I'm trying to perform content-based image retrieval (CBIR) using k-means clustering. I use the PCA function princomp()
with a feature vector length of 190.
I have 500 test images in color taken from here. There's 5 categories in total. When I run my code I only get 3 clusters and the images look very different.
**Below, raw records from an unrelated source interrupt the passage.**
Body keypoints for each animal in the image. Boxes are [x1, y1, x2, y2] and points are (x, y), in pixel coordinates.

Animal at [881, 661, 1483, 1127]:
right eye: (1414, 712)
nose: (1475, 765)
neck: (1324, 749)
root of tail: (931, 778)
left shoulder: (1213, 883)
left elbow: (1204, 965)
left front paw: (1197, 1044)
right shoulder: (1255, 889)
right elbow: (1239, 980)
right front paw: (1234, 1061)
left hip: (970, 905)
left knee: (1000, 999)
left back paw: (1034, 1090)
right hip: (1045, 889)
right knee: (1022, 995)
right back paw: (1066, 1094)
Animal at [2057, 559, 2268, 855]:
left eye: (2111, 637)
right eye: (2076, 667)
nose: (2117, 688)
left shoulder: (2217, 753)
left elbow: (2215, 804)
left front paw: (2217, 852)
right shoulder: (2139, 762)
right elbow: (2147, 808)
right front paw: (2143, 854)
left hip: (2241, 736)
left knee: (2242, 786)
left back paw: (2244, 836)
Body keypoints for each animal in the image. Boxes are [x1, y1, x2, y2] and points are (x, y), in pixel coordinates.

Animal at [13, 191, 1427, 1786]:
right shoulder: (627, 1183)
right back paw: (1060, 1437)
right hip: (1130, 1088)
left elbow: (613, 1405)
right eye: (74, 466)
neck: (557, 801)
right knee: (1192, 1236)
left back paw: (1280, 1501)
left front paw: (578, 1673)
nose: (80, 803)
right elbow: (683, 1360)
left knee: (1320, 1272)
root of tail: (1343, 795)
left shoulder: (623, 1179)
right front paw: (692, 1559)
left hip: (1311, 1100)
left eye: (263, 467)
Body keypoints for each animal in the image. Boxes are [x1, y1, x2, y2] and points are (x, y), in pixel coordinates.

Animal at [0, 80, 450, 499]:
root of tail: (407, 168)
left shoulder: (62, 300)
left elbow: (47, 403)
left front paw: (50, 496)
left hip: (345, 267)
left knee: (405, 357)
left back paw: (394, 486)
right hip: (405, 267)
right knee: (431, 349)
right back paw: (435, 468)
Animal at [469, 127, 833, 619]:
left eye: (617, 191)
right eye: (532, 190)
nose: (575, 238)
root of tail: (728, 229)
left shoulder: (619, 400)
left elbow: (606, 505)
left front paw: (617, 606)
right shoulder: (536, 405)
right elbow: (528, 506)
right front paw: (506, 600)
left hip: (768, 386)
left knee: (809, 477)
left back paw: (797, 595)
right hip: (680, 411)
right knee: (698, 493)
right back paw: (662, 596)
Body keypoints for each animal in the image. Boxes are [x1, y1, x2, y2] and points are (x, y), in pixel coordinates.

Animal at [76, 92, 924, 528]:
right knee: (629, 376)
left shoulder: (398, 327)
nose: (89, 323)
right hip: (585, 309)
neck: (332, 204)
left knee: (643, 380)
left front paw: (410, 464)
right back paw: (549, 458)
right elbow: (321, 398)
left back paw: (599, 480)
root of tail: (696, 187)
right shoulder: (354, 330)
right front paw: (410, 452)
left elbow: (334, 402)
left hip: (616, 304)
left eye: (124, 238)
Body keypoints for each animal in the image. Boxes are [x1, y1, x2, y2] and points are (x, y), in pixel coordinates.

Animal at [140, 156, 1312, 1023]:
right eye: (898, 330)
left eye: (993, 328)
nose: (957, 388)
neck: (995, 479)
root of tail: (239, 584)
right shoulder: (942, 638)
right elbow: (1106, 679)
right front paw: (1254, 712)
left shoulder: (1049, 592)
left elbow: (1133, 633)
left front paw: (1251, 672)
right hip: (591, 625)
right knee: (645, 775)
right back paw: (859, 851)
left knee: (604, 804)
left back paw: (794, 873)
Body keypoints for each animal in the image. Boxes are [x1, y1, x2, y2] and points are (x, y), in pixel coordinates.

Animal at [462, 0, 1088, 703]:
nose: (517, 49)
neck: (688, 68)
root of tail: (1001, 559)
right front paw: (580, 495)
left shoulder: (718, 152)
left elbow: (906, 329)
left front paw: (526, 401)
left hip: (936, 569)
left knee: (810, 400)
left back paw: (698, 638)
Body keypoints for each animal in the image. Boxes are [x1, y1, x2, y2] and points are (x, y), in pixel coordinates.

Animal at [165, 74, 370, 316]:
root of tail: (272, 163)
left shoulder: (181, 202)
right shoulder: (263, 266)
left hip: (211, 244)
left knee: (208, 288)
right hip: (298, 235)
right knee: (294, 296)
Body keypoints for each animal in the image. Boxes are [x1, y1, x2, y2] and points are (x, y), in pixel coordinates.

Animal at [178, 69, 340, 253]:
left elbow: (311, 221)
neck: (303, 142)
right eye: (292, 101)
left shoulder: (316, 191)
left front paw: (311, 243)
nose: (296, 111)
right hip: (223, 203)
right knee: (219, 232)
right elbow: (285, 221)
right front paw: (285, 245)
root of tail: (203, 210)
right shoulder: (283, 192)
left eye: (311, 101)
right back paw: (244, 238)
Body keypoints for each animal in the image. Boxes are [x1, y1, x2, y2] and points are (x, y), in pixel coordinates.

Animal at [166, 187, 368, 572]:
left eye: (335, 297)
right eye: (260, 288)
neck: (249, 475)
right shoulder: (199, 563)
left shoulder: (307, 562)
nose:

What am I doing wrong?
Here is my code:
% construction of feature vector
set = [hsvHist autoCorrelogram Moments_Couleur meanAmplitude msEnergy OndelettesMoments];
% add name of image
dataset(k, :) = [set str2double(name)];
handlse.CaracVt = dataset.';
dlmwrite('f:/hellonewday', handlse.CaracVt);
% ACP function
[COEFF, SCORE, latent] = princomp(handlse.CaracVt());
laten = cumsum(latent)./sum(latent)
list = []; o = 1; c = 0;
for kn = 1:length(laten)
if (isempty(list))
list(o, :) = laten(kn);
o = o + 1;
else
for i = 1:length(list)
kki = abs(laten(kn) - list(i));
if (kki > 0.006)
c = c + 1;
end;
end;
if (c == length(list))
list(o, :) = laten(kn);
o = o + 1;
end;
end;
c = 0;
end;
handlse.NmbreCluster = length(list);
disp('The amount of clusters is: ');
disp(handlse.NmbreCluster);
handlse.CaracVt = handlse.CaracVt.';
mat = handlse.CaracVt;
mat(:, end) = [];
[kMeansClusters, c] = kmeans(mat, handlse.NmbreCluster);
dlmwrite('f:/clusters', kMeansClusters);
dlmwrite('f:/centres', c);
disp('kMeansClusters for each image: ');
disp(kMeansClusters);
c = c.';
ko = 1;
for i = 1:handlse.NmbreCluster
array = zeros(1, 191);
c(i, 191) = 0;
array(:, 1) = c(i);
for kp = 1:length(kMeansClusters)
if (i == kMeansClusters(kp))
ko = ko + 1;
array(ko, :) = handlse.CaracVt(kp, :);
end
end;
myArray{i} = array;
ko = 1;
end;
disp(myArray);
uisave('myArray', 'dataset');